* _To-do item_
Reproduce each of the items below word for word, leaving out the pictures.

* _Source information_
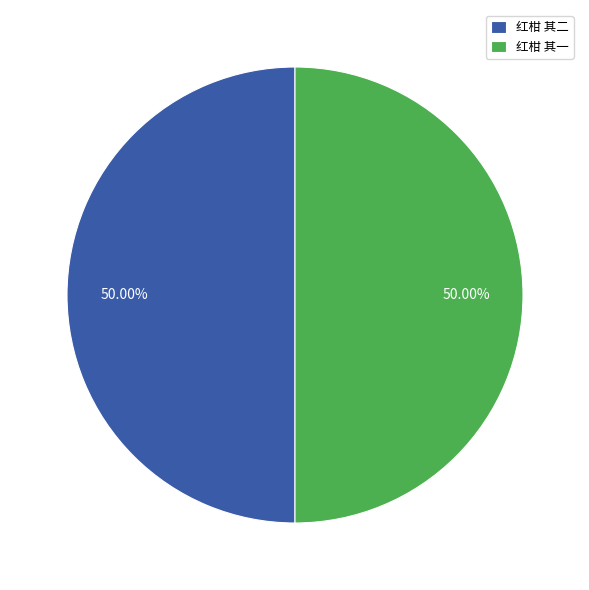

How many slices are in this pie chart?

2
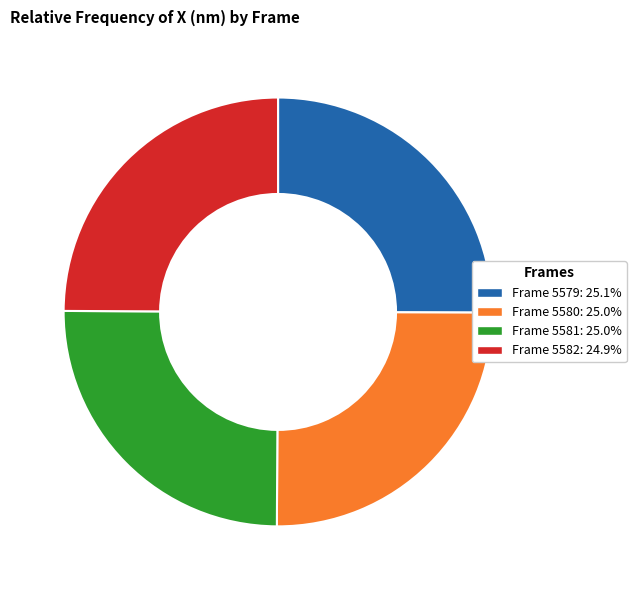

Does any single category account for the majority?

No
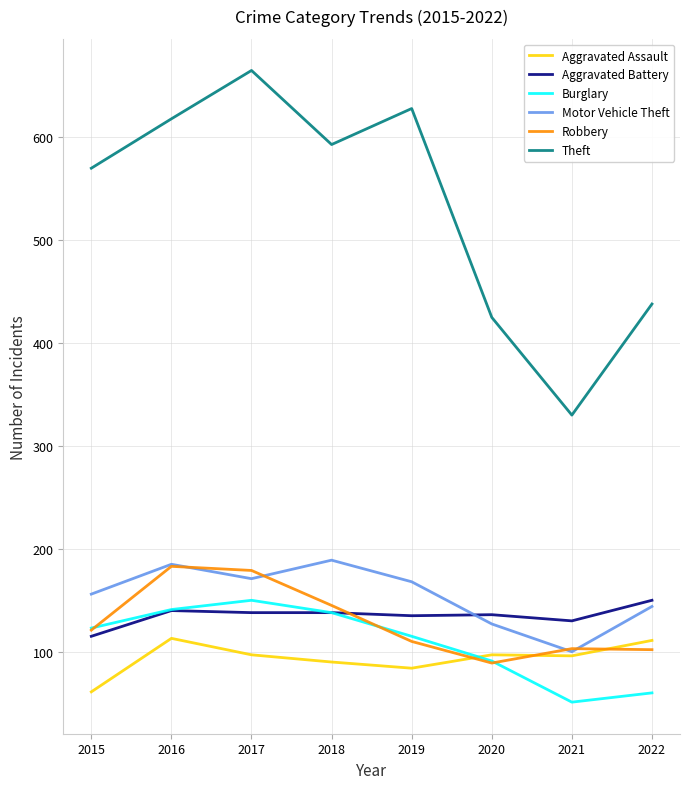

True or false: Aggravated Battery and Aggravated Assault cross at least once.

False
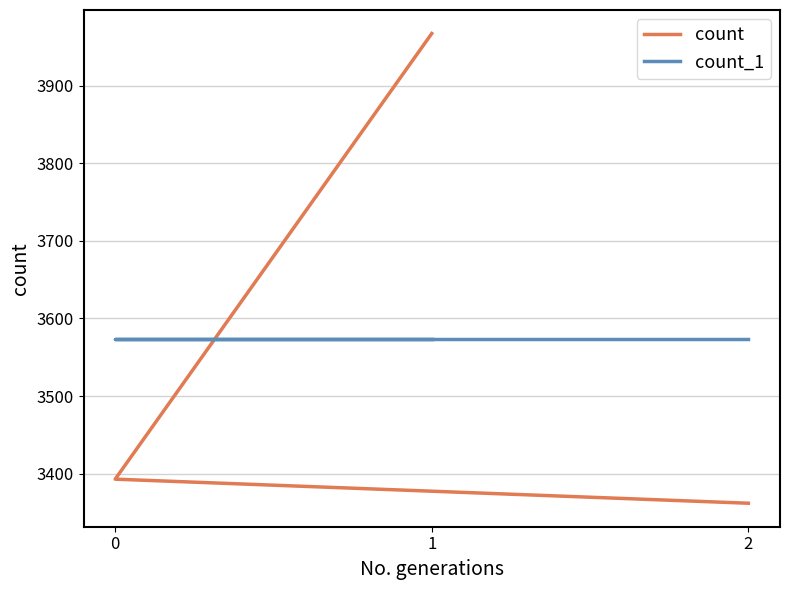

How many lines are shown in the chart?

2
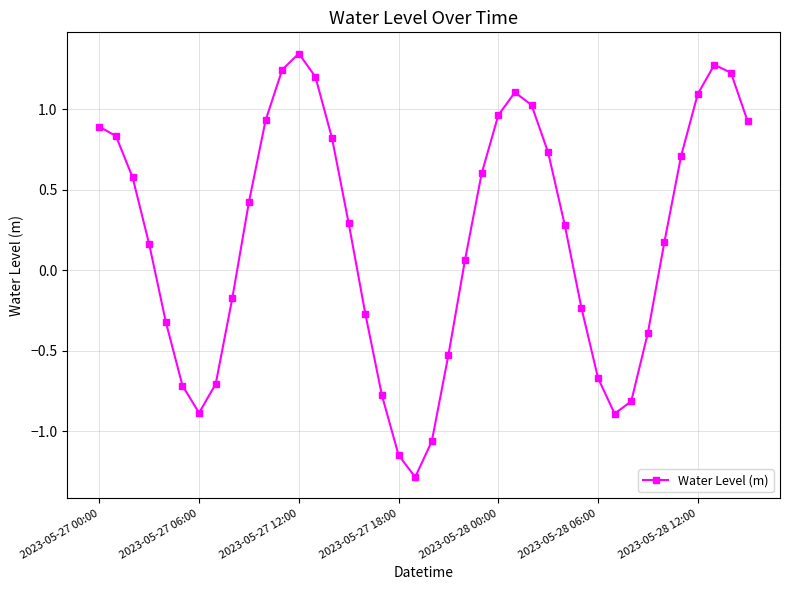

How many points are lower than both their immediate neighbors (excluding endpoints)?

3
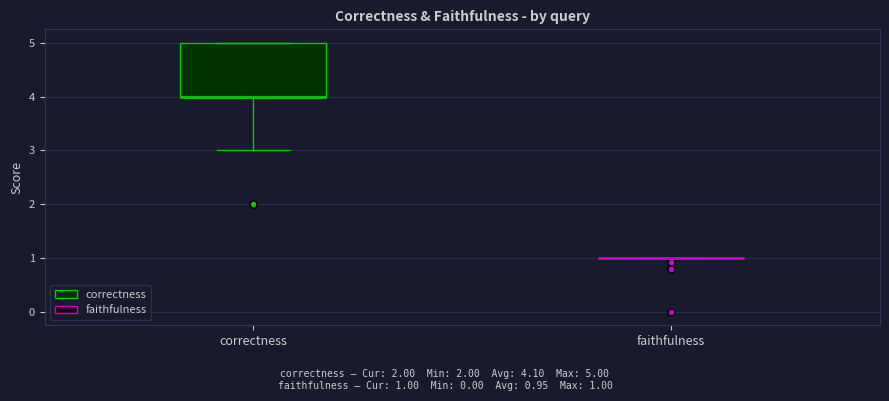

Reading left to right, read every box against the y-axis: the position of its median line, the range the box covers, and the ends of its whiskers. The values are not printed on the chart, so give them approximately, as read against the axis.

correctness: median 4 (drawn on the box's lower edge), box 4 to 5, whiskers 3 to 5
faithfulness: box collapsed to a line at 1, whiskers 1 to 1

* _Reply to the task_
How many slices are in this pie chart?

2

Does any single category account for the majority?

No

True or false: Aggravated Battery and Aggravated Assault cross at least once.

False

How many lines are shown in the chart?

2

How many points are lower than both their immediate neighbors (excluding endpoints)?

3

Reading left to right, read every box against the y-axis: the position of its median line, the range the box covers, and the ends of its whiskers. The values are not printed on the chart, so give them approximately, as read against the axis.

correctness: median 4 (drawn on the box's lower edge), box 4 to 5, whiskers 3 to 5
faithfulness: box collapsed to a line at 1, whiskers 1 to 1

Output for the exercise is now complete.